[START OF Data to use]

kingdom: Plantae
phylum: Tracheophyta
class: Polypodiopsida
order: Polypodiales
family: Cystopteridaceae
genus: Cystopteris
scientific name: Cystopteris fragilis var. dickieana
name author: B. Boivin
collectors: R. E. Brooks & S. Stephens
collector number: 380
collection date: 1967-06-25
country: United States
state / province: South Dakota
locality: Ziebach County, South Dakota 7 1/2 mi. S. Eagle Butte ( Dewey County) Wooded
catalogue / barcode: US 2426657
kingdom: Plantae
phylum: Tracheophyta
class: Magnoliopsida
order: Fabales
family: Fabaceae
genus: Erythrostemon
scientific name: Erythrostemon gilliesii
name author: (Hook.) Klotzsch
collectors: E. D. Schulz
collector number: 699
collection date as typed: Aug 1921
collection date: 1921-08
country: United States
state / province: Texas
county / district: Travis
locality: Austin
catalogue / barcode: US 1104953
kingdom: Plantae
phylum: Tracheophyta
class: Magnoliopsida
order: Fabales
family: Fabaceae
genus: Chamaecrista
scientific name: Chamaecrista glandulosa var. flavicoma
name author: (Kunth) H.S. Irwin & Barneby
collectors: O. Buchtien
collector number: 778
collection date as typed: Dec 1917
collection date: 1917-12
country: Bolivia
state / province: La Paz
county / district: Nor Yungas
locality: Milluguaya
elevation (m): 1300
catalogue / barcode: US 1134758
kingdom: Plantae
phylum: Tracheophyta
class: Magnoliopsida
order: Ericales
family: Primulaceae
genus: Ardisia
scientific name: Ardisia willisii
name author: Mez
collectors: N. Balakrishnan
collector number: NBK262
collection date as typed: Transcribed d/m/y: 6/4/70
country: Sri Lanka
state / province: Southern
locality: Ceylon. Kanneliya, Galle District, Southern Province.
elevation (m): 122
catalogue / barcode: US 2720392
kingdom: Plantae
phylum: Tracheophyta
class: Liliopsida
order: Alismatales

[END OF Data to use]

**Task directions**
Starting with the line with "scientific name: Erythrostemon gilliesii" and going on through the line with "scientific name: Chamaecrista", rename "county / district" as "county". Give back only those lines, with everything else unchanged.

**Written answer**
scientific name: Erythrostemon gilliesii
name author: (Hook.) Klotzsch
collectors: E. D. Schulz
collector number: 699
collection date as typed: Aug 1921
collection date: 1921-08
country: United States
state / province: Texas
county: Travis
locality: Austin
catalogue / barcode: US 1104953
kingdom: Plantae
phylum: Tracheophyta
class: Magnoliopsida
order: Fabales
family: Fabaceae
genus: Chamaecrista
scientific name: Chamaecrista glandulosa var. flavicoma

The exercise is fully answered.